What to produce
Retype every line of text from the records below character for character, across all of them. Leave the pictures out of your answer.

Items listed in a dataset:
BEGIN
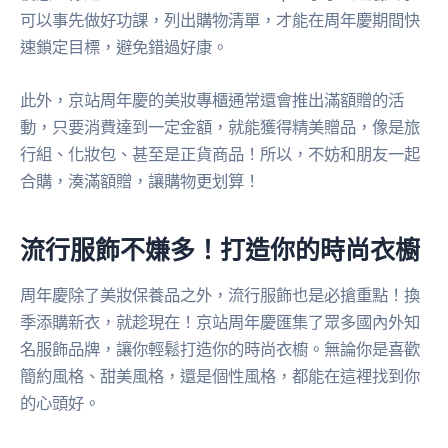
可以事先做好功課，列出購物清單，才能在周年慶期間快
速鎖定目標，避免錯過好康。
此外，京站周年慶的美妝專櫃通常還會推出滿額贈的活
動，只要消費達到一定金額，就能獲得精美贈品，像是旅
行組、化妝包、甚至是正貨商品！所以，不妨和朋友一起
合購，湊滿額贈，讓購物更划算！
流行服飾不嫌多！打造你的時尚衣櫥
周年慶除了美妝保養品之外，流行服飾也是必搶重點！換
季添購新衣，就趁現在！京站周年慶匯集了眾多國內外知
名服飾品牌，讓你輕鬆打造你的時尚衣櫥。無論你是喜歡
簡約風格、甜美風格，還是個性風格，都能在這裡找到你
的心頭好。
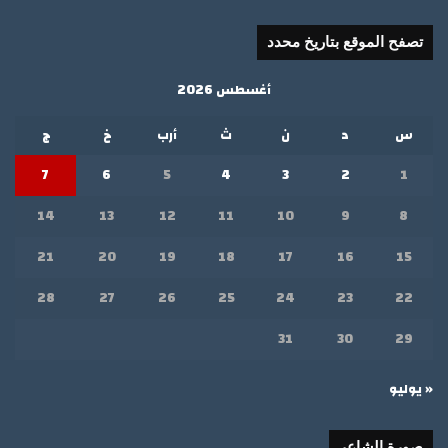
تصفح الموقع بتاريخ محدد
أغسطس 2026
س
د
ن
ث
أرب
خ
ج
7
6
5
4
3
2
1
14
13
12
11
10
9
8
21
20
19
18
17
16
15
28
27
26
25
24
23
22
31
30
29
« يوليو
صورة الشاعر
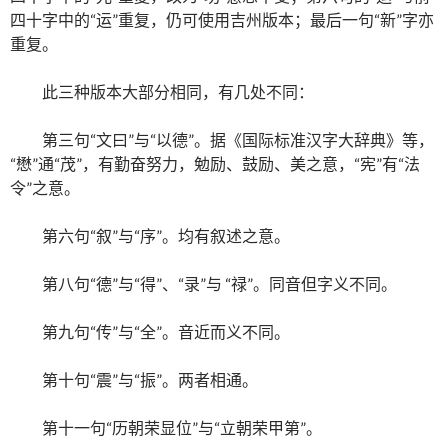
四十字中的“运”重复，仍可使用吉州版本；最后一句“新”字亦
重复。
此三种版本大部分相同，有几处不同：
第三句“文曰”与“以德”。据《国际标准汉字大辞典》等，
“懋”通“茂”，有勤奋努力，勉励、鼓励、美之意，“宪”有“法
令”之意。
第六句“叙”与“序”。均有叙述之意。
第八句“德”与“得”、“录”与 “禄”。同音但字义不同。
第九句“传”与“全”。音近而义不同。
第十句“震”与“振”。两者相通。
第十一句“历朝荣显位”与“立朝荣甲第”。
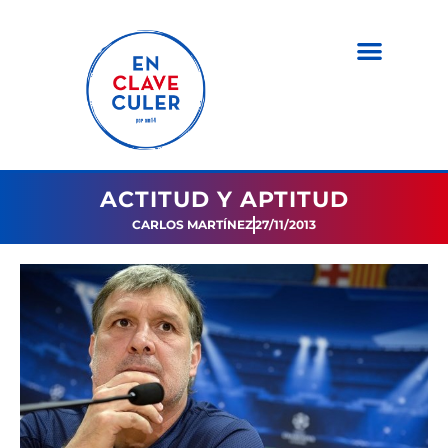
ACTITUD Y APTITUD
CARLOS MARTÍNEZ
27/11/2013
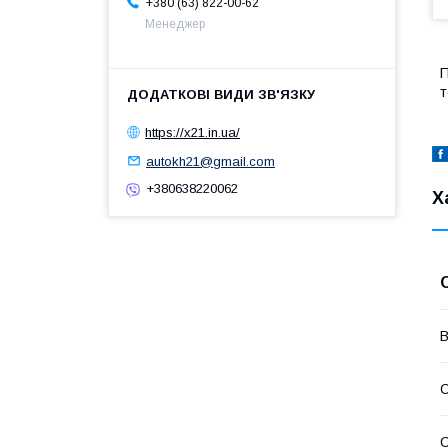
+380 (63) 822-00-62
Менеджер
П
т
https://x21.in.ua/
autokh21@gmail.com
+380638220062
Х
В
С
С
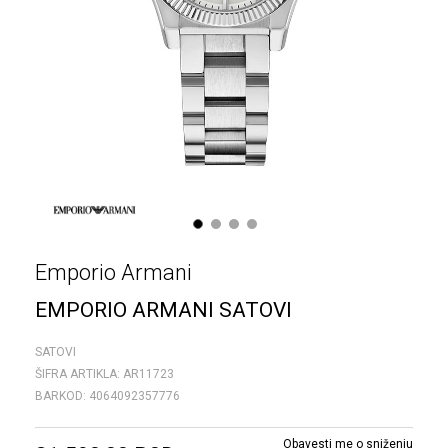
1
2
3
4
Emporio Armani
EMPORIO ARMANI SATOVI
SATOVI
ŠIFRA ARTIKLA:
AR11723
BARKOD:
4064092357776
Obavesti me o sniženju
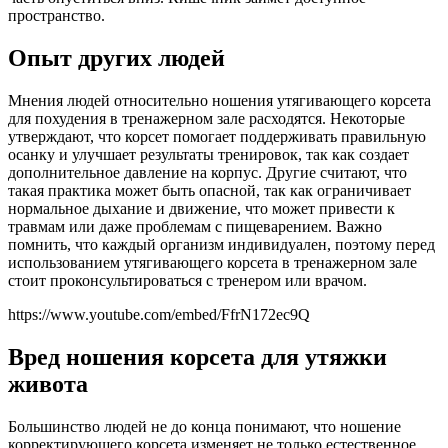
пространство.
Опыт других людей
Мнения людей относительно ношения утягивающего корсета
для похудения в тренажерном зале расходятся. Некоторые
утверждают, что корсет помогает поддерживать правильную
осанку и улучшает результаты тренировок, так как создает
дополнительное давление на корпус. Другие считают, что
такая практика может быть опасной, так как ограничивает
нормальное дыхание и движение, что может привести к
травмам или даже проблемам с пищеварением. Важно
помнить, что каждый организм индивидуален, поэтому перед
использованием утягивающего корсета в тренажерном зале
стоит проконсультироваться с тренером или врачом.
https://www.youtube.com/embed/FfrN172ec9Q
Вред ношения корсета для утяжки
живота
Большинство людей не до конца понимают, что ношение
корректирующего корсета изменяет не только естественное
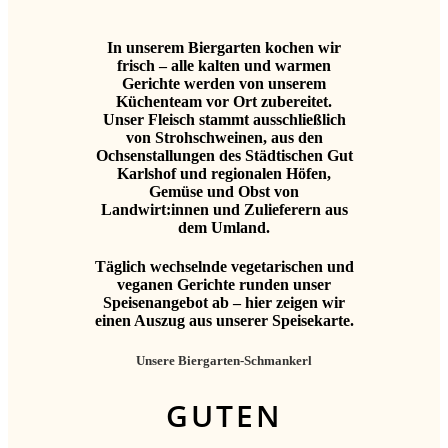
In unserem Biergarten kochen wir
frisch – alle kalten und warmen
Gerichte werden von unserem
Küchenteam vor Ort zubereitet.
Unser Fleisch stammt ausschließlich
von Strohschweinen, aus den
Ochsenstallungen des Städtischen Gut
Karlshof und regionalen Höfen,
Gemüse und Obst von
Landwirt:innen und Zulieferern aus
dem Umland.
Täglich wechselnde vegetarischen und
veganen Gerichte runden unser
Speisenangebot ab – hier zeigen wir
einen Auszug aus unserer Speisekarte.
Unsere Biergarten-Schmankerl
GUTEN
END
Written answer
可以事先做好功課，列出購物清單，才能在周年慶期間快
速鎖定目標，避免錯過好康。
此外，京站周年慶的美妝專櫃通常還會推出滿額贈的活
動，只要消費達到一定金額，就能獲得精美贈品，像是旅
行組、化妝包、甚至是正貨商品！所以，不妨和朋友一起
合購，湊滿額贈，讓購物更划算！
流行服飾不嫌多！打造你的時尚衣櫥
周年慶除了美妝保養品之外，流行服飾也是必搶重點！換
季添購新衣，就趁現在！京站周年慶匯集了眾多國內外知
名服飾品牌，讓你輕鬆打造你的時尚衣櫥。無論你是喜歡
簡約風格、甜美風格，還是個性風格，都能在這裡找到你
的心頭好。
تصفح الموقع بتاريخ محدد
أغسطس 2026
س
د
ن
ث
أرب
خ
ج
7
6
5
4
3
2
1
14
13
12
11
10
9
8
21
20
19
18
17
16
15
28
27
26
25
24
23
22
31
30
29
« يوليو
صورة الشاعر
四十字中的“运”重复，仍可使用吉州版本；最后一句“新”字亦
重复。
此三种版本大部分相同，有几处不同：
第三句“文曰”与“以德”。据《国际标准汉字大辞典》等，
“懋”通“茂”，有勤奋努力，勉励、鼓励、美之意，“宪”有“法
令”之意。
第六句“叙”与“序”。均有叙述之意。
第八句“德”与“得”、“录”与 “禄”。同音但字义不同。
第九句“传”与“全”。音近而义不同。
第十句“震”与“振”。两者相通。
第十一句“历朝荣显位”与“立朝荣甲第”。
ACTITUD Y APTITUD
CARLOS MARTÍNEZ
27/11/2013
+380 (63) 822-00-62
Менеджер
П
т
https://x21.in.ua/
autokh21@gmail.com
+380638220062
Х
В
С
С
1
2
3
4
Emporio Armani
EMPORIO ARMANI SATOVI
SATOVI
ŠIFRA ARTIKLA:
AR11723
BARKOD:
4064092357776
Obavesti me o sniženju
пространство.
Опыт других людей
Мнения людей относительно ношения утягивающего корсета
для похудения в тренажерном зале расходятся. Некоторые
утверждают, что корсет помогает поддерживать правильную
осанку и улучшает результаты тренировок, так как создает
дополнительное давление на корпус. Другие считают, что
такая практика может быть опасной, так как ограничивает
нормальное дыхание и движение, что может привести к
травмам или даже проблемам с пищеварением. Важно
помнить, что каждый организм индивидуален, поэтому перед
использованием утягивающего корсета в тренажерном зале
стоит проконсультироваться с тренером или врачом.
https://www.youtube.com/embed/FfrN172ec9Q
Вред ношения корсета для утяжки
живота
Большинство людей не до конца понимают, что ношение
корректирующего корсета изменяет не только естественное
In unserem Biergarten kochen wir
frisch – alle kalten und warmen
Gerichte werden von unserem
Küchenteam vor Ort zubereitet.
Unser Fleisch stammt ausschließlich
von Strohschweinen, aus den
Ochsenstallungen des Städtischen Gut
Karlshof und regionalen Höfen,
Gemüse und Obst von
Landwirt:innen und Zulieferern aus
dem Umland.
Täglich wechselnde vegetarischen und
veganen Gerichte runden unser
Speisenangebot ab – hier zeigen wir
einen Auszug aus unserer Speisekarte.
Unsere Biergarten-Schmankerl
GUTEN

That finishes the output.